Gave up waiting for Western Digital’s 320GB drive – went external instead

Why settle for 320GB sometime in the indeterminate future, when you can have 450GB right now?

Western Digital has repeatedly pushed back shipment of its 320GB 2.5-inch notebook hard drive. When the company announced the WD3200BEVT drive a month ago, they said it was shipping immediately. Then it would be shipping in a week, and then by the end of November. It is still not shipping.

Could I keep waiting? Well, yes – but the 200GB hard drive in my MacBook Pro is full. I’ve had to move “everyday” data onto a desktop external drive, and December and January are heavy travel months for me. That gave the upgrade some urgency.

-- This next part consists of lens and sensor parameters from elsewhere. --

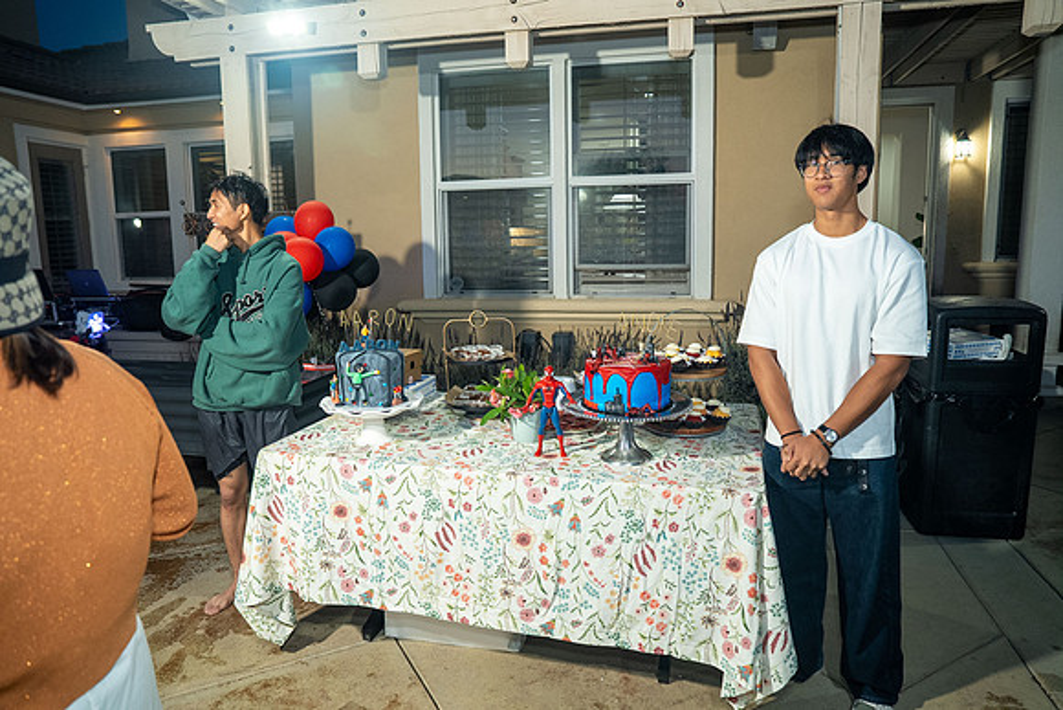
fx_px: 709
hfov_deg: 73.7
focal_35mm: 24
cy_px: 355
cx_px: 532
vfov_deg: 53.2
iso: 640
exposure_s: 1/160
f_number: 3.5
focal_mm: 24
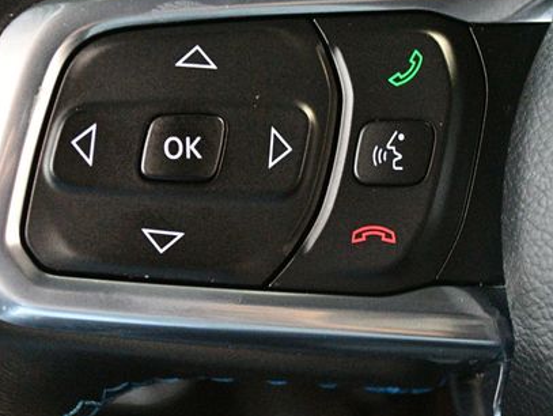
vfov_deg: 19.2
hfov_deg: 25.3
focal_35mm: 77
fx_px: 1231
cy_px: 204
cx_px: 272
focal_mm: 34
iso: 12800
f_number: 5
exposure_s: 1/25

To make a long story short, I’ve abandoned my plan to buy and install the new Western Digital internal 320GB drive, at least for now. I had been looking forward not only to increasing the capacity, but also improving battery life (the new drive draws less current than my current one) and increasing I/O performance (the new drive spins faster too).

Instead, I’ll try a two-spindle solution, with an external USB-powered Western Digital 250GB Passport drive.

The pros: Total capacity will be a raw 450GB, instead of 320GB, so I can carry even more “stuff.” Plus, I can use it not only to store important data, but also to backup data while I’m traveling. Also, by not swapping the internal hard drive, I’m not potentially harming my MacBook Pro’s warranty.

The cons: External drives are a nuisance. If I use it while running on batteries, run time will be reduced. Throughput on USB external drives is significantly slower than those connected to internal SATA buses.

Will I regret this decision? Possibly. Who knows, I might still upgrade to the 320GB internal drive in the future. Since the Passport only costs $149, it’s not a huge gamble either way.

Z Trek Copyright (c) Alan Zeichick
1 reply
  1. Khat
    Khat says:

    That’s exactly my setup except for sizes. I have 100GBs in my MBP and use a 180GB WD Passport drive.

    I kept the FAT32 format so I can use the drive with my other OSs and the 2GB file limit hasn’t been a problem.

    VMs are why I need more space (and I suspect the same for many OSX users) and fortunately VMware Fusion has an option to breakup virtual hard disk files in 2GB chunks so I can store the ones I don’t use often on the USB drive. Don’t remember if Parallels has that feature.